Officials in more than a dozen states are denying the notion that fossil fuel-related investments could be more risky over the long term due to the energy transition. They claim that asset managers who prefer green investments are using state funds to advance their own agendas.
In statehouses anti-green investment efforts are backed conservative groups like the American Legislative Exchange Council or the Heartland Institute. These think-tanks skeptical of scientific consensus about human-caused climate changes have backed bills that either divest the state funds from financial institutions using ESG or prohibit them from using it for scoring individuals or businesses. Texas, West Virginia, and Kentucky have passed bills that require state funds to limit transactions with companies that avoid fossil fuels. Wyoming considered banning “social credit scores” that evaluate businesses using criteria that differ from accounting and other financial metrics, like ESG
After conservative talk show host Glenn Beck visited the Idaho Statehouse and referred to ESG as critical race theory “on steroids,” the Legislature passed a law in March prohibiting investment of state funds in companies that prioritize commitments to ESG over returns. The American Legislative Exchange Council published a model policy that would require banks to manage state pensions to adhere to new regulations. It would limit investments that are driven by “social, ideological and political” goals.

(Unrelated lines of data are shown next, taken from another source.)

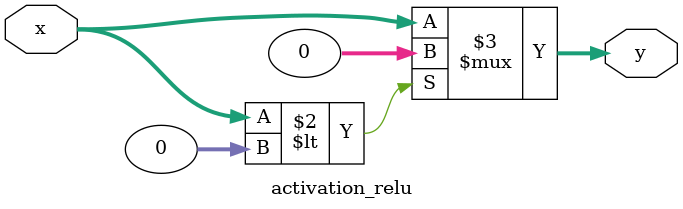
<source format=sv>
module activation_relu(
  input  logic signed [31:0] x,
  output logic signed [31:0] y
);
  always_comb y = (x < 0) ? 32'sd0 : x;
endmodule

</source>
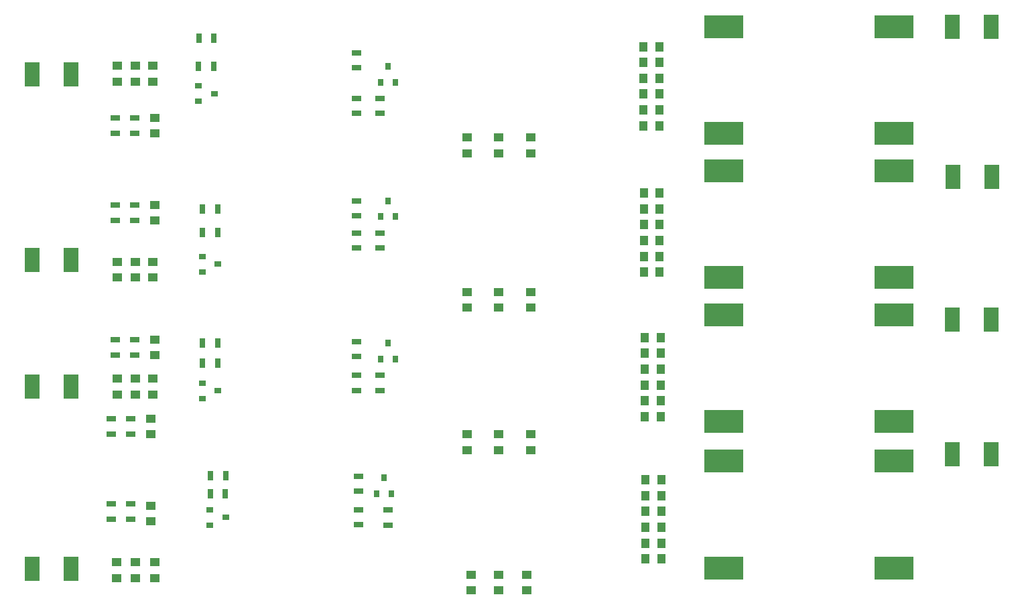
<source format=gbr>
G04 #@! TF.FileFunction,Paste,Top*
%FSLAX46Y46*%
G04 Gerber Fmt 4.6, Leading zero omitted, Abs format (unit mm)*
G04 Created by KiCad (PCBNEW 4.0.7-e2-6376~58~ubuntu16.04.1) date Wed May  2 00:30:32 2018*
%MOMM*%
%LPD*%
G01*
G04 APERTURE LIST*
%ADD10C,0.100000*%
%ADD11R,5.000000X3.000000*%
%ADD12R,1.300000X0.700000*%
%ADD13R,0.700000X1.300000*%
%ADD14R,0.800000X0.900000*%
%ADD15R,0.900000X0.800000*%
%ADD16R,1.960000X3.150000*%
%ADD17R,1.250000X1.000000*%
%ADD18R,1.000000X1.250000*%
G04 APERTURE END LIST*
D10*
D11*
X186950000Y-85950000D03*
X165450000Y-85950000D03*
X165450000Y-72450000D03*
X186950000Y-72450000D03*
X186900000Y-122650000D03*
X165400000Y-122650000D03*
X165400000Y-109150000D03*
X186900000Y-109150000D03*
D12*
X88000760Y-114558820D03*
X88000760Y-116458820D03*
X90500760Y-116458820D03*
X90500760Y-114558820D03*
X88010760Y-103808820D03*
X88010760Y-105708820D03*
X90510760Y-105708820D03*
X90510760Y-103808820D03*
X119250000Y-111050000D03*
X119250000Y-112950000D03*
X119000000Y-94050000D03*
X119000000Y-95950000D03*
X123000760Y-115308820D03*
X123000760Y-117208820D03*
X122000760Y-98308820D03*
X122000760Y-100208820D03*
X119250000Y-117200000D03*
X119250000Y-115300000D03*
X119000760Y-100208820D03*
X119000760Y-98308820D03*
D13*
X102500000Y-110950000D03*
X100600000Y-110950000D03*
X101460760Y-94258820D03*
X99560760Y-94258820D03*
X102460760Y-113258820D03*
X100560760Y-113258820D03*
X101460760Y-96758820D03*
X99560760Y-96758820D03*
D12*
X88500760Y-93808820D03*
X88500760Y-95708820D03*
X91000760Y-95708820D03*
X91000760Y-93808820D03*
X119000000Y-76250000D03*
X119000000Y-78150000D03*
X122000760Y-80308820D03*
X122000760Y-82208820D03*
X119000760Y-82208820D03*
X119000760Y-80308820D03*
D13*
X101460760Y-77258820D03*
X99560760Y-77258820D03*
X101460760Y-80258820D03*
X99560760Y-80258820D03*
D12*
X88500760Y-76808820D03*
X88500760Y-78708820D03*
X91000760Y-78708820D03*
X91000760Y-76808820D03*
X119000000Y-57550000D03*
X119000000Y-59450000D03*
X122000760Y-63308820D03*
X122000760Y-65208820D03*
X119000760Y-65208820D03*
X119000760Y-63308820D03*
D13*
X101000000Y-55700000D03*
X99100000Y-55700000D03*
X100960760Y-59258820D03*
X99060760Y-59258820D03*
D12*
X91000760Y-65808820D03*
X91000760Y-67708820D03*
X88500760Y-67708820D03*
X88500760Y-65808820D03*
D14*
X121560760Y-113258820D03*
X123460760Y-113258820D03*
X122510760Y-111258820D03*
X122050760Y-96258820D03*
X123950760Y-96258820D03*
X123000760Y-94258820D03*
D15*
X100510760Y-115308820D03*
X100510760Y-117208820D03*
X102510760Y-116258820D03*
X99510760Y-99308820D03*
X99510760Y-101208820D03*
X101510760Y-100258820D03*
D14*
X122050760Y-78258820D03*
X123950760Y-78258820D03*
X123000760Y-76258820D03*
D15*
X99510760Y-83308820D03*
X99510760Y-85208820D03*
X101510760Y-84258820D03*
D14*
X122050760Y-61258820D03*
X123950760Y-61258820D03*
X123000760Y-59258820D03*
D15*
X99050000Y-61750000D03*
X99050000Y-63650000D03*
X101050000Y-62700000D03*
D16*
X78040760Y-60258820D03*
X82960760Y-60258820D03*
X194290000Y-108250000D03*
X199210000Y-108250000D03*
X82960760Y-122758820D03*
X78040760Y-122758820D03*
X194300760Y-91258820D03*
X199220760Y-91258820D03*
X82970760Y-99758820D03*
X78050760Y-99758820D03*
X194350760Y-73258820D03*
X199270760Y-73258820D03*
X82960760Y-83758820D03*
X78040760Y-83758820D03*
X194300760Y-54258820D03*
X199220760Y-54258820D03*
D17*
X93010760Y-114758820D03*
X93010760Y-116758820D03*
D18*
X157510760Y-121508820D03*
X155510760Y-121508820D03*
X157510760Y-119508820D03*
X155510760Y-119508820D03*
X157510760Y-117508820D03*
X155510760Y-117508820D03*
D17*
X93010760Y-103758820D03*
X93010760Y-105758820D03*
D18*
X157510760Y-115508820D03*
X155510760Y-115508820D03*
X157510760Y-113508820D03*
X155510760Y-113508820D03*
X157510760Y-111508820D03*
X155510760Y-111508820D03*
D17*
X140500000Y-123500000D03*
X140500000Y-125500000D03*
X141000760Y-105758820D03*
X141000760Y-107758820D03*
D18*
X157462356Y-103513692D03*
X155462356Y-103513692D03*
D17*
X137000000Y-123500000D03*
X137000000Y-125500000D03*
X137000760Y-105758820D03*
X137000760Y-107758820D03*
D18*
X157462356Y-101513692D03*
X155462356Y-101513692D03*
D17*
X133500000Y-123500000D03*
X133500000Y-125500000D03*
X133000760Y-105758820D03*
X133000760Y-107758820D03*
D18*
X157462356Y-99513692D03*
X155462356Y-99513692D03*
X157462356Y-97513692D03*
X155462356Y-97513692D03*
X157462356Y-95513692D03*
X155462356Y-95513692D03*
X157462356Y-93513692D03*
X155462356Y-93513692D03*
D17*
X93500000Y-121900000D03*
X93500000Y-123900000D03*
X93300000Y-98700000D03*
X93300000Y-100700000D03*
X91100000Y-121900000D03*
X91100000Y-123900000D03*
X91050000Y-98700000D03*
X91050000Y-100700000D03*
X88700000Y-121900000D03*
X88700000Y-123900000D03*
X88800000Y-98700000D03*
X88800000Y-100700000D03*
X93500760Y-93758820D03*
X93500760Y-95758820D03*
X141000760Y-87758820D03*
X141000760Y-89758820D03*
D18*
X157310760Y-85258820D03*
X155310760Y-85258820D03*
D17*
X137000760Y-87758820D03*
X137000760Y-89758820D03*
D18*
X157310760Y-83258820D03*
X155310760Y-83258820D03*
D17*
X133000760Y-87758820D03*
X133000760Y-89758820D03*
D18*
X157310760Y-81258820D03*
X155310760Y-81258820D03*
X157310760Y-79258820D03*
X155310760Y-79258820D03*
X157310760Y-77258820D03*
X155310760Y-77258820D03*
X157310760Y-75258820D03*
X155310760Y-75258820D03*
D17*
X93300000Y-83950000D03*
X93300000Y-85950000D03*
X91050000Y-83950000D03*
X91050000Y-85950000D03*
X88800000Y-83950000D03*
X88800000Y-85950000D03*
X93500760Y-76758820D03*
X93500760Y-78758820D03*
X141000760Y-68258820D03*
X141000760Y-70258820D03*
D18*
X157260760Y-66758820D03*
X155260760Y-66758820D03*
D17*
X137000760Y-68258820D03*
X137000760Y-70258820D03*
D18*
X157260760Y-64758820D03*
X155260760Y-64758820D03*
D17*
X133000760Y-68258820D03*
X133000760Y-70258820D03*
D18*
X157260760Y-62758820D03*
X155260760Y-62758820D03*
X157260760Y-60758820D03*
X155260760Y-60758820D03*
X157260760Y-58758820D03*
X155260760Y-58758820D03*
X157260760Y-56758820D03*
X155260760Y-56758820D03*
D17*
X93300000Y-59200000D03*
X93300000Y-61200000D03*
X88800000Y-59200000D03*
X88800000Y-61200000D03*
X91050000Y-59200000D03*
X91050000Y-61200000D03*
X93500760Y-65758820D03*
X93500760Y-67758820D03*
D11*
X186900000Y-67750000D03*
X165400000Y-67750000D03*
X165400000Y-54250000D03*
X186900000Y-54250000D03*
X186900000Y-104150000D03*
X165400000Y-104150000D03*
X165400000Y-90650000D03*
X186900000Y-90650000D03*
M02*

</source>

Although the policy does not mention it explicitly, Jonathan Williams, chief economist of the group, stated that ESG’s mainstreaming within broader trends in political correctness was a driving factor. His research has shown that incorporating other financial metrics can lower the rate at which state pensions are underfunded.
Sustainable investing advocates deny that charge and say considering the risks and realities of climate change amounts to responsible investing.
West Virginia, Arkansas and other states have recently withdrawn their pension funds from BlackRock as a result of the asset manager adding businesses that have a lower carbon footprint to its portfolios. Moore, West Virginia’s treasurer hopes that more will follow.
While the green investment discourse is gaining enthusiasm, it differs from recurring discussions over gender and sexuality or how history should be taught. Both supporters and opponents acknowledged that they were surprised that investment decisions, credit ratings, and pensions have become rally material.
Last month, thousands of Republicans cheered when Senator Mike Lee described green investing in similar terms as critical race theory — another acronym-based foil. Lee stated that “Between ESG and MSNBC we get way too many B.S.”
Bryan McGannon is a lobbyist for US SIF: The Forum for Sustainable and Responsible Investment. He said that opponents were wrong to view sustainable investing trends as political. He said that if states refuse to consider how the future will likely rely less upon fossil fuels and how environmental risk can be managed, it is because they are making decisions with incomplete information.
“If an investor doesn’t see these risks, it could indicate that the government is not a good investment. McGannon stated that ESG is one piece of a large swathe of information. “Investors use a huge swath of information, and ESG is a piece of that mosaic.”
Associated Press writers Stan Choe in New York and Lindsay Whitehurst in Salt Lake City contributed to this report.